Here we’re going to cover 5 of the most commonly used functions as well as using pipes (%>%) to combine them.

select()
filter()
group_by()
summarize()
mutate()

library("tidyverse")
library("dplyr")
df<-read.csv("//primus.img.cas.cz/data/83_BIOINFORMATICS/Vendula_BIOINFORMATICS/R course/mice.csv", check.names = F, stringsAsFactors = FALSE)

#replacement of nonsence value by NA
for (i in 1:ncol(df) ){
  df[,i]<- str_replace(df[,i],"(IMPC.*)", replacement = NA_character_)
}



#convert into numbers
for (i in c(10,15:106)) {
  
  df[,i] <- as.numeric(as.character(df[,i]))
}
#replace NA by number
df<-df%>% replace_na(list(Click=95))

data_sel<-filter(df, cohort=="c007" )
data_sel<-dplyr::select(data_sel,c(ID:group, albumin:Cl))

data_sel3<-df%>%
  filter(cohort=="c007" )%>%
  dplyr::select(c(1:4, 102:106))

Tasks

read the csv file mouse.csv
select the cohort c009
select the descriptive variable (column 1 to 4) and variable contains kHz (use the help ) save it into data_sel3

Mutate

df1<-mutate(df, weight_w9_mg=weight_w9*1000)
df1<-transmute(df, weight_w9_mg=weight_w9*1000)

Tasks

convert the measumerment of glucose from g/l to mol/l (multiply it by 18)

group_by, summarise

data_mean<-data_sel%>%
  group_by(strain, sex)%>%
  summarise(avg=mean(Fe))


data_mean<-data_sel%>%
  group_by(strain, sex)%>%
  summarise_if(is.numeric, mean)

Tasks

calculate the mean, median and standart deviation for each column contain numeric value for each strain and sex in whole dataset calculate the number of animals for each strain and sex and cohort (hint function n())

Dataframe Manipulation with tidyr

Researchers often want to manipulate their data from the ‘wide’ to the ‘long’ format, or vice-versa.

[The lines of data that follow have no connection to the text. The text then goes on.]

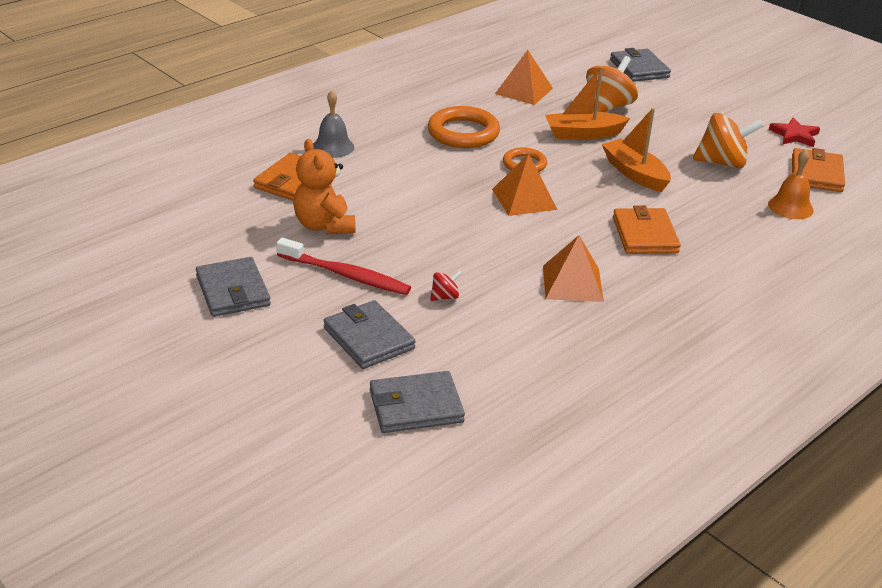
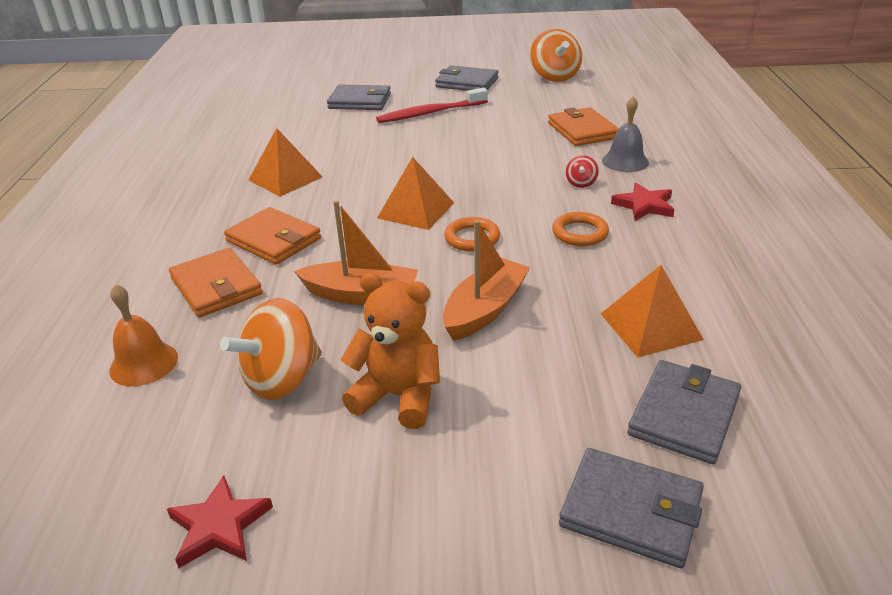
camera: 135 degrees right, 0 degrees up
orange teddy bear [293,139,356,234] -> orange teddy bear moved to [340,273,440,429]
grey wallet [370,371,465,433] -> grey wallet moved to [627,360,741,464]
orange ring [428,106,500,148] -> orange ring [552,212,609,246], size x0.59
red spinning top [430,270,462,301] -> red spinning top moved to [566,155,599,188]
orange spinning top [586,56,638,112] -> orange spinning top moved to [530,29,582,82]
orange wallet [792,148,845,192] -> orange wallet moved to [169,248,263,317]
none -> red star [611,183,675,221]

The ‘long’ format is where:

each column is a variable
each row is an observation

In the ‘long’ format, you usually have 1 column for the observed variable and the other columns are ID variables.

For the ‘wide’ format each row is often a site/subject/patient and you have multiple observation variables containing the same type of data. These can be either repeated observations over time, or observation of multiple variables (or a mix of both). You may find data input may be simpler or some other applications may prefer the ‘wide’ format. However, many of R’s functions have been designed assuming you have ‘long’ format data. This tutorial will help you efficiently transform your data regardless of original format.

data_long<-data_sel3%>%
  gather(`30 kHz`, `24 kHz`, `18 kHz`, `12 kHz`,`6 kHz`, key="Freq", value = "values" )%>%
  separate(col=Freq, into=c("Frequency", "Unit"), sep = "[[:blank:]]")

data_sel2<-df[1:14,c(1:5,38:57)]
data_long2<-data_sel2%>%
  gather(-(ID:cohort), key = "Variable", value = "values")%>%
  separate(col="Variable", into=c("Var", "Time"), sep = -2)%>%
  spread(key=Var, value = values)

data_long3<-data_sel2%>%
  gather(-(ID:cohort), key = "Variable", value = "values")%>%
  separate(col="Variable", into=c("Var", "Time"), sep =-2)%>%
  mutate(Var=str_replace_all(Var,"\\s+$",replacement = "" ))%>%
  spread(key=Var, value = values)

Tasks

convert the glucose data into long format (columns 16:20), save the information about the mice (column 1:5), is should be useful to rename the columns, function colnames

JOin two tables together

DOB<-read.csv("//primus.img.cas.cz/data/83_BIOINFORMATICS/Vendula_BIOINFORMATICS/R course/animal_DOB_DOS.csv", check.names = F, stringsAsFactors = FALSE)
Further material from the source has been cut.